* _TAREFAS_
A. Diga se cada afirmação concorda com o texto sobre a estudante da Uesb no Instagram, respondendo sim ou não e citando as palavras decisivas do texto. (i) O perfil de Monique é seguido por quase mil pessoas. (ii) O nome do perfil foi inspirado na disciplina "Análise Sensorial". (iii) Monique afirma que é preciso seguir uma dieta restritiva para se alimentar bem.
B. Por favor, dê continuidade ao texto sobre a estudante da Uesb no Instagram a partir da última frase apresentada.

* _TRECHO PARA LEITURA_

::::::::

Da Uesb para o Instagram: conhecimento transmitido em rede



Ao acordar, Monique Bile prepara seu café da manhã saudável e o compartilha com quase mil pessoas que a seguem na página do seu Instagram, o @sensorialfiit. Essa poderia ser mais uma rotina comum de uma blogueira fitness, mas Monique, estudante de Engenharia de Alimentos da Uesb, conseguiu aliar a febre do momento com o seu conhecimento técnico, que está sendo adquirido na Universidade.

Em suas postagens, há conteúdo sobre composições nutricionais dos alimentos, receitas práticas e saudáveis e, também, dicas de como ler o rótulo de alimentos. Em um post, por exemplo, ela explica que alguns produtos industrializados podem ter qualidade nutricional e sabor; o milho verde, mostrado por ela, não possui nenhum aditivo e nenhum conservante. “Muita gente tem preconceito com industrializado e não entende que existem diversos processos ou métodos de conservação que são capazes de garantir a qualidade microbiológica e assegura muito bem o alimento”, explica a discente.

Ela conta ainda que já fazia algumas receitas para seu consumo e compartilhava na sua página, mas de maneira discreta: “alguns familiares e amigos me incentivaram a divulgar, alegando que eu produzo um conteúdo atraente, além de ser uma oportunidade para crescer na minha profissão”. A partir da sua experiência, a estudante percebeu que dá para se alimentar bem, não sendo necessário ter uma dieta restritiva.

Engenharia de Alimentos como aliada – Uma das inspirações de Monique veio da disciplina “Análise Sensorial”, que verifica e interpreta a aceitabilidade dos alimentos e inspirou, inclusive, o nome do seu perfil no Instagram. Entre os conceitos aprendidos na disciplina, um dos atributos considerado é a aparência do prato: “meu intuito é apresentar um menuatraente, que desperte nas pessoas o desejo de fazer uma troca saudável, sem hesitar”.

Monique ainda relata sobre a repercussão que vem ganhando desde que criou o perfil. “Recebo mensagens de pessoas declarando suas mudanças de hábitos e o desejo de consumir produtos saudáveis”, afirma a estudante.

::::::::

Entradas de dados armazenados

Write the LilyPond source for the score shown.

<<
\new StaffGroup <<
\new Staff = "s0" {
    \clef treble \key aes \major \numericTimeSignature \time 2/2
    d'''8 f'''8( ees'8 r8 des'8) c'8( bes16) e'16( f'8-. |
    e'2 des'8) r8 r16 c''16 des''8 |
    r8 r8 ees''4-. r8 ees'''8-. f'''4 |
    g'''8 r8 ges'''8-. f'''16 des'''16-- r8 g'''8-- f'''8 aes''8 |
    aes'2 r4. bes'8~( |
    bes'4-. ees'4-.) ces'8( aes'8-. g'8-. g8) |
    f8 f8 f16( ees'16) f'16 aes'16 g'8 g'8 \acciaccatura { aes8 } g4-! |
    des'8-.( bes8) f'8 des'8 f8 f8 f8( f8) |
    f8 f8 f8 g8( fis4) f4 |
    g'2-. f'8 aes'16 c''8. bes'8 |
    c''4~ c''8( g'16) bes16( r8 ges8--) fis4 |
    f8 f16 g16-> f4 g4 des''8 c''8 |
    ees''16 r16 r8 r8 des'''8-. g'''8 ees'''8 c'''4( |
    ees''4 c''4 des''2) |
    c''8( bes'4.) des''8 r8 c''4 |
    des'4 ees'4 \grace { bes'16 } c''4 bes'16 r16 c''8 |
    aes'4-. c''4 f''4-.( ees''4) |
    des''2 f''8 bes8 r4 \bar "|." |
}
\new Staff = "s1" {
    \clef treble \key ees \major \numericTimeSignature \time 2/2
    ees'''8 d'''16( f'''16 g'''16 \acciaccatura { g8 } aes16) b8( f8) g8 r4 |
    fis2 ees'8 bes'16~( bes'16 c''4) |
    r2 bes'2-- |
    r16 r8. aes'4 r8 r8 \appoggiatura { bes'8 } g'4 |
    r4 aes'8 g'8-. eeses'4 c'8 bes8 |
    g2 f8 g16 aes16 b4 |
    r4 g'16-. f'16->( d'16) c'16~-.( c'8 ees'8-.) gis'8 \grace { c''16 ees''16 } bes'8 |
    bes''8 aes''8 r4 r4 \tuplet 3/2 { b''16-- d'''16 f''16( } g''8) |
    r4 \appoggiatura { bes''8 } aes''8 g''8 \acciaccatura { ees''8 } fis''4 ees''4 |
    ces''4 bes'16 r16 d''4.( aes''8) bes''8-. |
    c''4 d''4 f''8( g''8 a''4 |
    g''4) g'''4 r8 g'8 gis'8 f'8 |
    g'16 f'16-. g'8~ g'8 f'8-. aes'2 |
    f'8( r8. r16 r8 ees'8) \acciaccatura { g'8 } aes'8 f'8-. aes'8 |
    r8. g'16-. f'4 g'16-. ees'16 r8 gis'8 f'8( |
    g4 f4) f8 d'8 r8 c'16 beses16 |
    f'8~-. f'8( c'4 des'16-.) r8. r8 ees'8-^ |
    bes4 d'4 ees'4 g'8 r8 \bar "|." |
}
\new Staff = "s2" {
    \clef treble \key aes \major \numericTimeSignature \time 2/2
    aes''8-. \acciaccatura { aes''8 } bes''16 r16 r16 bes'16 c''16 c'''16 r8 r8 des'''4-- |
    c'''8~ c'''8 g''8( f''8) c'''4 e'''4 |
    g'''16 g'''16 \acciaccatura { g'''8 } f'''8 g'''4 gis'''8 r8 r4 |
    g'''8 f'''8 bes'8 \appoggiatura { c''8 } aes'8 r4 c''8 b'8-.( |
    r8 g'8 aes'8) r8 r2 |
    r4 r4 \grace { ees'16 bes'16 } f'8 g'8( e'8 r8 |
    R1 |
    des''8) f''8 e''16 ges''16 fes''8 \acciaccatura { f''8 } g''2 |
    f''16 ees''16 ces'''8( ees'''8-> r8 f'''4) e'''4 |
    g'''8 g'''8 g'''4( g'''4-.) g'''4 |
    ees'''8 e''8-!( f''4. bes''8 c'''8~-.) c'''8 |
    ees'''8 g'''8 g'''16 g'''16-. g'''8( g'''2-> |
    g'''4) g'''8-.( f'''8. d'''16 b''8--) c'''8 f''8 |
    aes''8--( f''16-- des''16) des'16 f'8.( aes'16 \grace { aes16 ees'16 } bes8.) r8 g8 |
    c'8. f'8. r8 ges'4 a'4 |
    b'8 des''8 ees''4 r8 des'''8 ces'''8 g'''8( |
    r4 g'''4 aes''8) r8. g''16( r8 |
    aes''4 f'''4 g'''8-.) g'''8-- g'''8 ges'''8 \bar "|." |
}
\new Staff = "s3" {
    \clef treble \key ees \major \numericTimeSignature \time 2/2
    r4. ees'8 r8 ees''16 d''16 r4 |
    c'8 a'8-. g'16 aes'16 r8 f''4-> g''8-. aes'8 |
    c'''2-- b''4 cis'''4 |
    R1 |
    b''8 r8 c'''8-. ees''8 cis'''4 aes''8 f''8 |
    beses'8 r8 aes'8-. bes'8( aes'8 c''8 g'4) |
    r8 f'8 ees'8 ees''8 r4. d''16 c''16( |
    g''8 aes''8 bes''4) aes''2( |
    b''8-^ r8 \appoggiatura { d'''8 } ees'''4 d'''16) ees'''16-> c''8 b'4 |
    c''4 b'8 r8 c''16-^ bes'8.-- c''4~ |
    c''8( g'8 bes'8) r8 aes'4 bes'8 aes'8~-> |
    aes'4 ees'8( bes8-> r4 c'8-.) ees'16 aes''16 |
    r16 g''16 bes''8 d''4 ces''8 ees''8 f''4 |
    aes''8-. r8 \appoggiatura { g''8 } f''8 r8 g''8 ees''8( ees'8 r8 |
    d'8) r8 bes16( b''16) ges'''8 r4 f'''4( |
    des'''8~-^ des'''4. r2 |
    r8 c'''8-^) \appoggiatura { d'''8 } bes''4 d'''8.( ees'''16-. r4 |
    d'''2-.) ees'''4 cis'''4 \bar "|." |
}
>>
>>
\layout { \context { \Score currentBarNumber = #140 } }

::::::::

* _RESPOSTAS EM ORDEM_
A.
(i) Sim: "o compartilha com quase mil pessoas que a seguem na página do seu Instagram".
(ii) Sim: "inspirou, inclusive, o nome do seu perfil no Instagram".
(iii) Não: "dá para se alimentar bem, não sendo necessário ter uma dieta restritiva".

B.
De um minicurso à concretização de ideias – Em 2018, Marina Araújo, estudante de Engenharia Ambiental da Uesb, fez o minicurso “Produção de Óleos Essenciais, Biocosméticos e sua relação com o Meio Ambiente”, conduzido pela docente Talita Maderi, durante a Semana de Biologia e Engenharia Ambiental (Bioamb). Na ocasião, foi discutido sobre a poluição causada pelos cosméticos convencionais ao meio ambiente, até pela própria composição química. Além da pauta ambiental, o minicurso ensinou algumas formulações de biocosméticos para os participantes. 

Esse contexto ecológico e sustentável, foi o start para que Marina começasse a produzir os produtos, os chamados biocosméticos. “Comecei fazendo o tônico facial em casa e distribuí para algumas pessoas para que elas fizessem o teste”, conta a estudante ao relatar que, imediatamente, suas clientes perceberam a eficiência dos produtos naturais. “As pessoas começaram a solicitar o tônico e sugeriram que eu fizesse para vender”, diz.

Marina então decidiu transformar o conhecimento em negócio. Assim surgiu o “Marimar Cosméticos”, amplamente divulgado por ela em seu perfil do Instagram, o @_mariiimar. Diariamente, ela reflete sobre seu negócio e o impacto ambiental.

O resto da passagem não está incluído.